Na primeira parte da coletânea, o poeta cristão novo, nesse seu primeiro livro de poemas, canta a cidade que o acolheu na sua diáspora. Fortaleza, sua mãe adotiva, é pintada com cores do coração. Chamada de "musa excelsa", ele a desenha com um "manto de sal humilde que hoje lambe suas costas". Nesta cidade que o acolheu, ele esmiúça sua "tessitura mitológica", mostrando suas façanhas, seu "invernal bocejo". Nesse percurso sobre o corpo da cidade, ele vai do mar ao cemitério, vai do sacro ao profano, nominando-a de "cosmopolita diva" e "matrona venerável".

Em comentário auricular para o livro, a escritora Rejane Costa Barros aponta para alguns momentos em que se detectam influências augustinianas e uma "linguagem ora simples, ora rebuscada". A partir dessa descoberta de Rejane, o leitor encontra no poema "Criação", a chave para entender o fazer poético de Francisco Bezerra. "A palavra encontra-se lá, inerte / Esperando que o poeta / Na calmaria do limbo / encontre a chave certa / Para desaprisionar-lhe o sentido." Logo em seguida ele deduz que "A poesia repousa no reino das palavras". O poeta é que na sua lida põe essas palavras em movimento.

Nesse trabalho de pôr as palavras em movimento é que ele termina por elaborar seu poema culminante que é "Quimera". Ali ele retorna a sua aldeia, "De volta à taba / escrevo memórias / que o tempo assinala". Essa volta leva-o a destravancar o baú das imagens perdidas e a lua vem soslaiar com sua presença estando longe. O paraíso recuperado precisa ser escrito com o cheiro da terra molhada, o gosto do torresmo sinestesiando o paladar, o chão e as águas retirantes do rio dando lições de partida aos que ficaram.

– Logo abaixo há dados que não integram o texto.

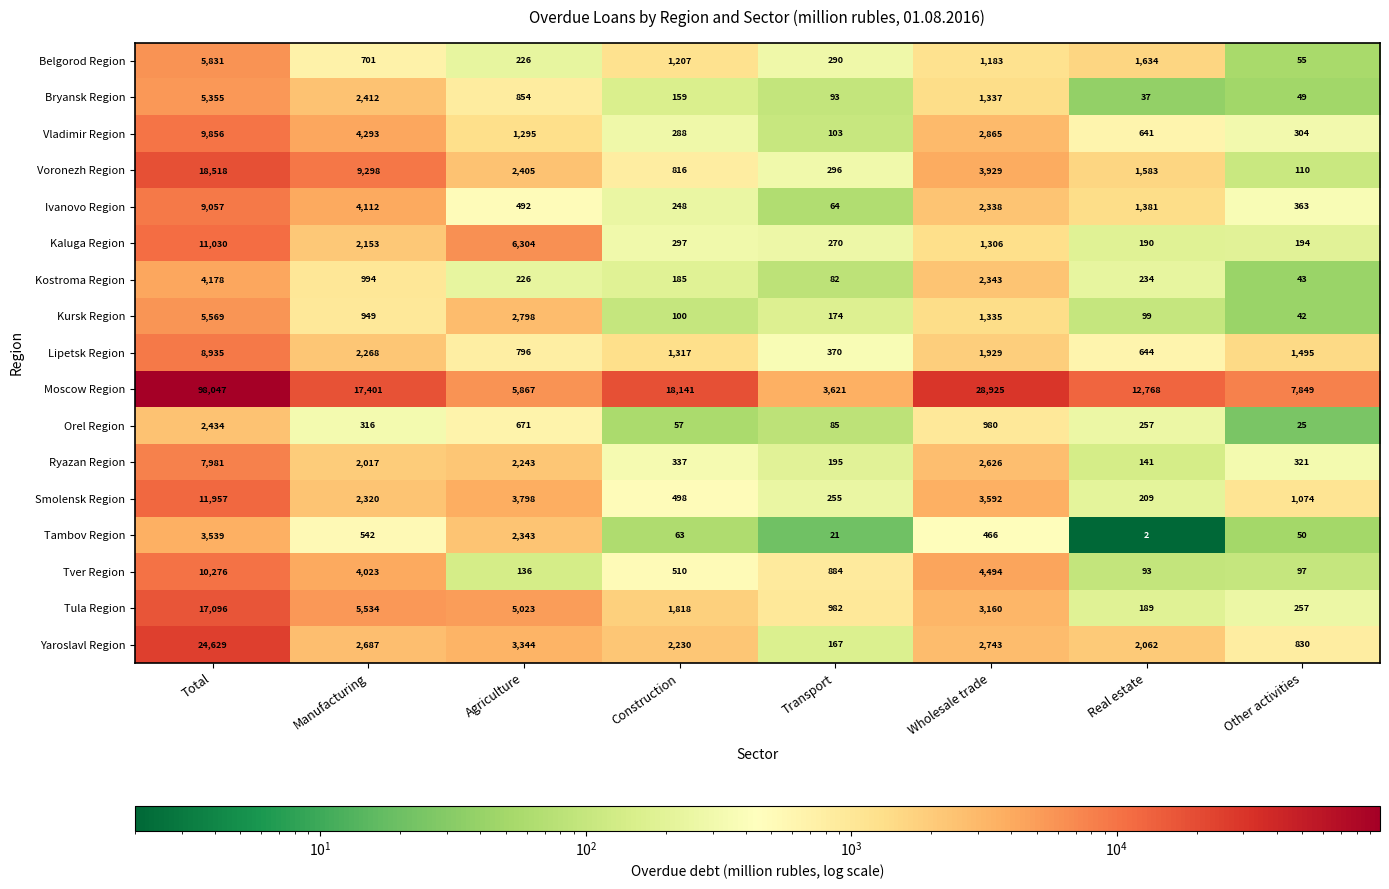

Between Wholesale trade and Other activities, which series saw the biggest shift?

Moscow Region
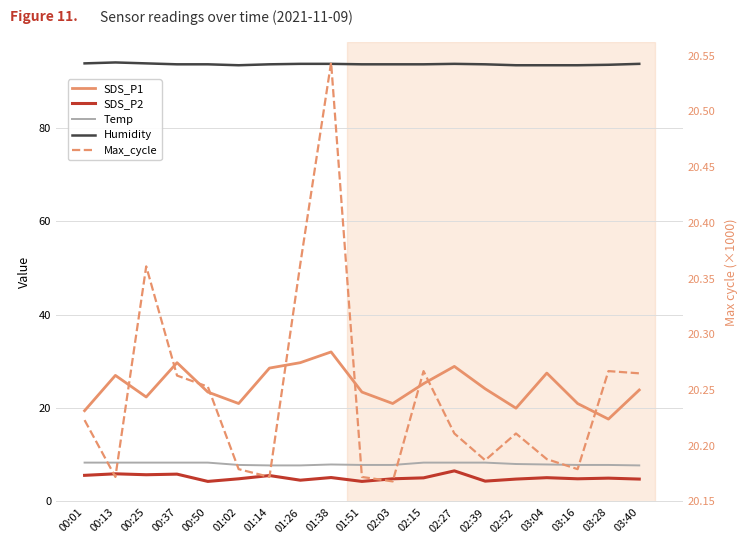

At which label is SDS_P1 closest to 24?

02:39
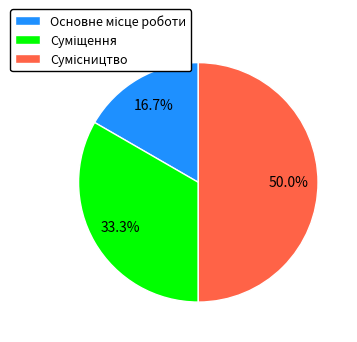

Count the number of slices in the pie.

3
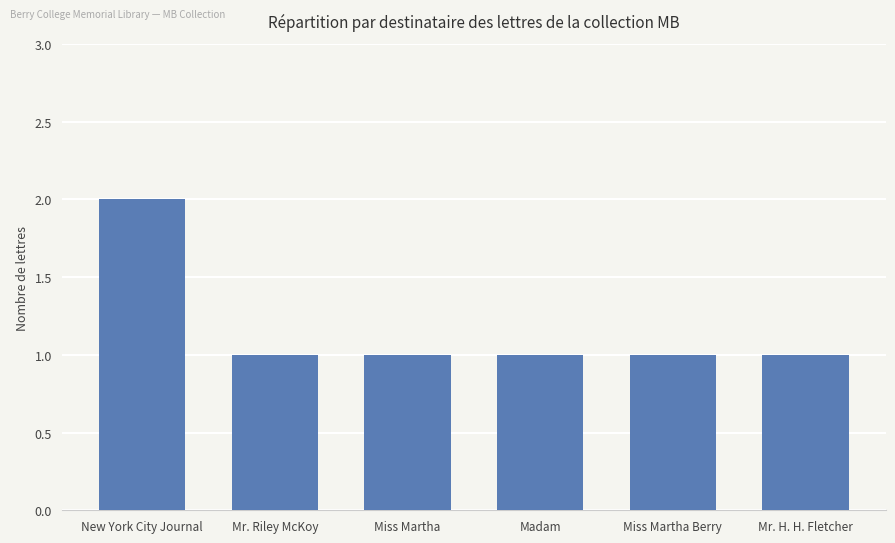

What is the smallest value displayed?

1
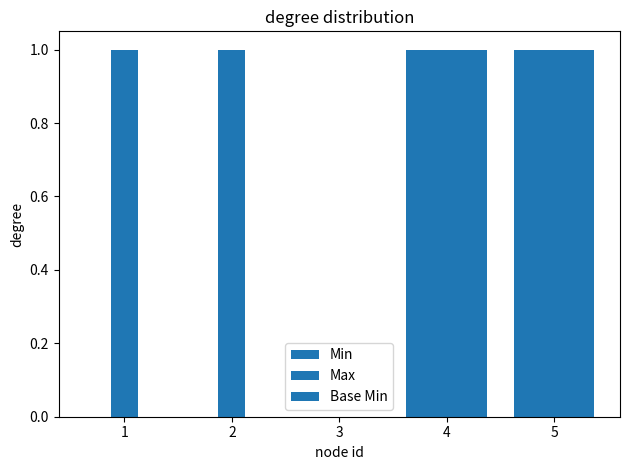

What is the maximum value for Base Min?

1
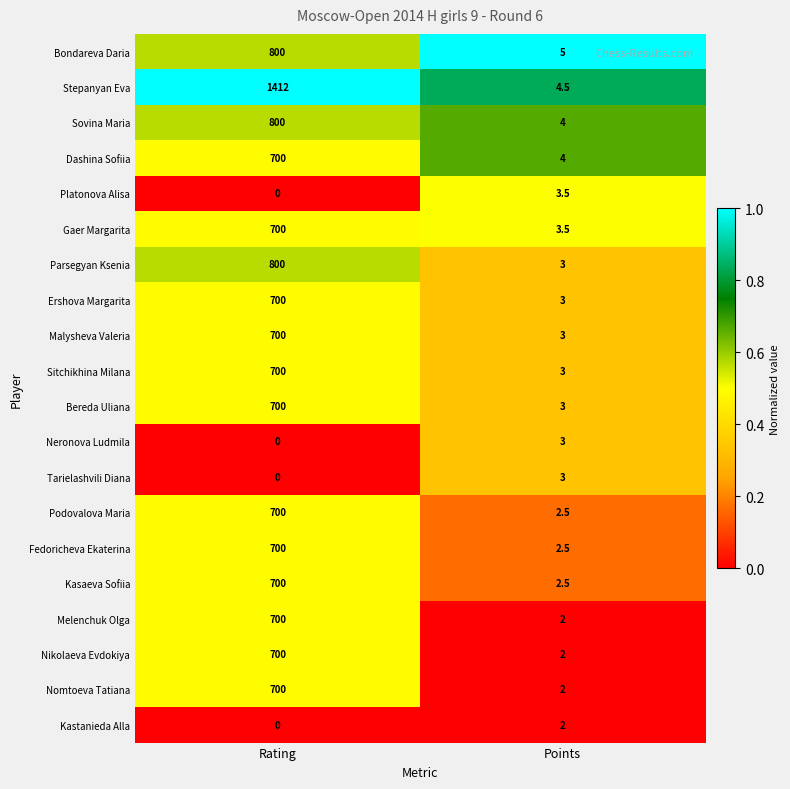

What is the sum of all Sovina Maria values?

804.0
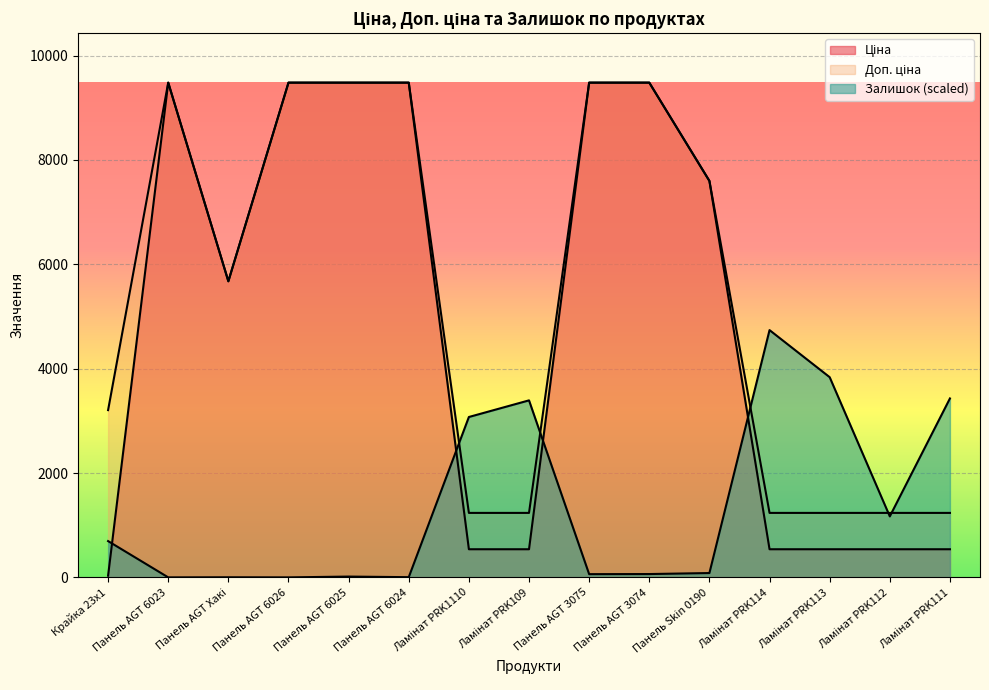

How many interior local valleys does the Доп. ціна series have?

1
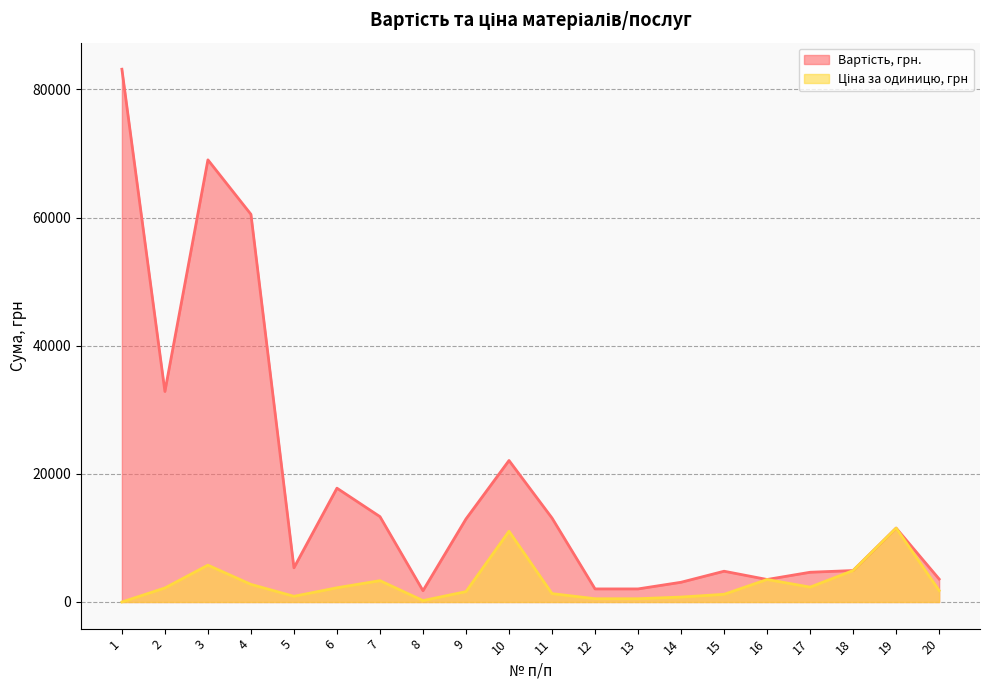

Does the chart have visible grid lines?

Yes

Na última parte do livro, Passionárias, esse poeta revela paixões. Começa pela terra que lhe deu a sustança inicial. Grita e geme por sobre o que restou do cordão umbilical e dos dentes de leite jogados ao telhado, cantando "Mourão, mourão". A partir dessa engorda, o mancebo passa às paixões posteriores ao empenujamento. A cidade grande e as mulheres oferecem seus corpos à devassa concupiscente. Deglutido que foi pela selva de cimento armado, com suas amazonas transeuntes, ele é caçador e caça, emerge salvo pela palavra. Nessa emersão pelo canto, o menino de Cariús vira fauno caçador pelas vielas curvas de Fortaleza que são formas copiadas da mulher que muito ama. FONTE: Diário do Nordeste - 27/03/2018.